**Building recommender system using collaborative filtering approach**

The following code:

* Transforms data from transactions.csv into a (user, article, numbers_of_pusrchases) cllection which is the requirded form to feed to ALS model in PySpark.

* Fits the model on the data to produce 10d feature vectors 

* Produces and plots top k recommendations

Input data limited to 100000 transactions 

In [None]:
!pip install pyspark

In [None]:
from pyspark.ml.evaluation import RegressionEvaluator
from pyspark.ml.recommendation import ALS
from pyspark.sql import Row
from pyspark.sql import SparkSession
from pyspark.sql import Row

spark = SparkSession.builder.appName('Recommendations').getOrCreate()

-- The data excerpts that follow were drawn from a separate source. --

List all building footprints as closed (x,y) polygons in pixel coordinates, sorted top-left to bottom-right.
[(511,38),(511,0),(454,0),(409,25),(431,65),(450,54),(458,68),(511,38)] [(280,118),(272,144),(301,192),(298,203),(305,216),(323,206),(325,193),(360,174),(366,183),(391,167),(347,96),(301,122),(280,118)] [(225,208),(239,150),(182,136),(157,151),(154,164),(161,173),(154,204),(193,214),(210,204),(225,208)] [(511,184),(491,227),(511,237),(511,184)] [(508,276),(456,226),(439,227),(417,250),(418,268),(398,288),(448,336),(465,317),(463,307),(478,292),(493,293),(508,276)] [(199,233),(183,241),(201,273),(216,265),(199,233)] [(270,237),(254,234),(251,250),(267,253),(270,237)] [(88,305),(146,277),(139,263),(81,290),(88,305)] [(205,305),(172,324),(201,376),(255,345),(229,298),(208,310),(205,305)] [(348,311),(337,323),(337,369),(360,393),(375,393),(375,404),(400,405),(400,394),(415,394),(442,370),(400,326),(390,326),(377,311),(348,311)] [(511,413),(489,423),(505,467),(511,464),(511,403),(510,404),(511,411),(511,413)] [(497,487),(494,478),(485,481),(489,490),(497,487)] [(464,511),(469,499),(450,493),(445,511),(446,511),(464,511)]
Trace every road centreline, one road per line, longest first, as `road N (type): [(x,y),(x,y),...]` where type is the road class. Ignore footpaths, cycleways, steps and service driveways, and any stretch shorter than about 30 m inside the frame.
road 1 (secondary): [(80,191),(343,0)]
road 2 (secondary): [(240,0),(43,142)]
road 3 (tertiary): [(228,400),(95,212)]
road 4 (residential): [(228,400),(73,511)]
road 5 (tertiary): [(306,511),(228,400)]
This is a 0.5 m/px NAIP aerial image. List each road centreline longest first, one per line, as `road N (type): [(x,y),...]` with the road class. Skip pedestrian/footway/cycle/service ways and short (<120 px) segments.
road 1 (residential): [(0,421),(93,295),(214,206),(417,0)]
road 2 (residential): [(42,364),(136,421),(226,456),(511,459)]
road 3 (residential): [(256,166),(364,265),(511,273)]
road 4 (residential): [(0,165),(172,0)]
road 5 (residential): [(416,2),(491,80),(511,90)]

lines = spark.read.options(header=True).csv("../input/h-and-m-personalized-fashion-recommendations/transactions_train.csv")
df = lines.drop('sales_channel_id').drop('price').drop('t_dat').limit(100000)

In [None]:
# get unique customer and article ids so you can map them to integers as per pyspark requirements for ALS model
unique_customers = df.select('customer_id').distinct()
unique_articles = df.select('article_id').distinct()

In [None]:
#Create a list of Row objects that map each custmoer id to a unique integer
customer_id_mapping = []
for i, c in enumerate(unique_customers.collect()):
    customer_id_mapping.append(Row(c['customer_id'], i))

In [None]:
#Create a list of Row objects that map each article id to a unique integer

article_id_mapping = []
for i, c in enumerate(unique_articles.collect()):
    article_id_mapping.append(Row(c['article_id'], i))

In [None]:
customer_map = spark.createDataFrame(customer_id_mapping, ['customer_id', 'int_customer_id'])

In [None]:
article_map = spark.createDataFrame(article_id_mapping, ['article_id', 'int_article_id'])

In [None]:
map_df = df.join(customer_map, 'customer_id').join(article_map, on='article_id')

In [None]:
map_df.show()

In [None]:
#get number of purchases of each item by each users 
#which will be treated as a rating of customers liking of this specific article

user_item = map_df.groupby(['int_customer_id', 'int_article_id']).count()

In [None]:
user_item.show(5)

In [None]:
# user_item.write.parquet("./user_item_matrix.parquet")

In [None]:
(training, test) = user_item.randomSplit([0.8, 0.2])

In [None]:
# Build the recommendation model using ALS on the training data
# Note we set cold start strategy to 'drop' to ensure we don't get NaN evaluation metrics
als = ALS(maxIter=5, regParam=0.01, userCol="int_customer_id", itemCol="int_article_id", ratingCol="count",
          coldStartStrategy="drop")
model = als.fit(training)

In [None]:
# Evaluate the model by computing the RMSE on the test data
predictions = model.transform(test)
evaluator = RegressionEvaluator(metricName="rmse", labelCol="count",
                                predictionCol="prediction")
rmse = evaluator.evaluate(predictions)
print("Root-mean-square error = " + str(rmse))

In [None]:
def get_rcmnds(k=6):
    # Generate top k recommendations for a specified set of customers
    users = user_item.select(als.getUserCol()).distinct().limit(1)
    userSubsetRecs = model.recommendForUserSubset(users, k)
    # Generate top k customer recommendations for a specified set of articles
    movies = user_item.select(als.getItemCol()).distinct().limit(1)
    movieSubSetRecs = model.recommendForItemSubset(movies, k)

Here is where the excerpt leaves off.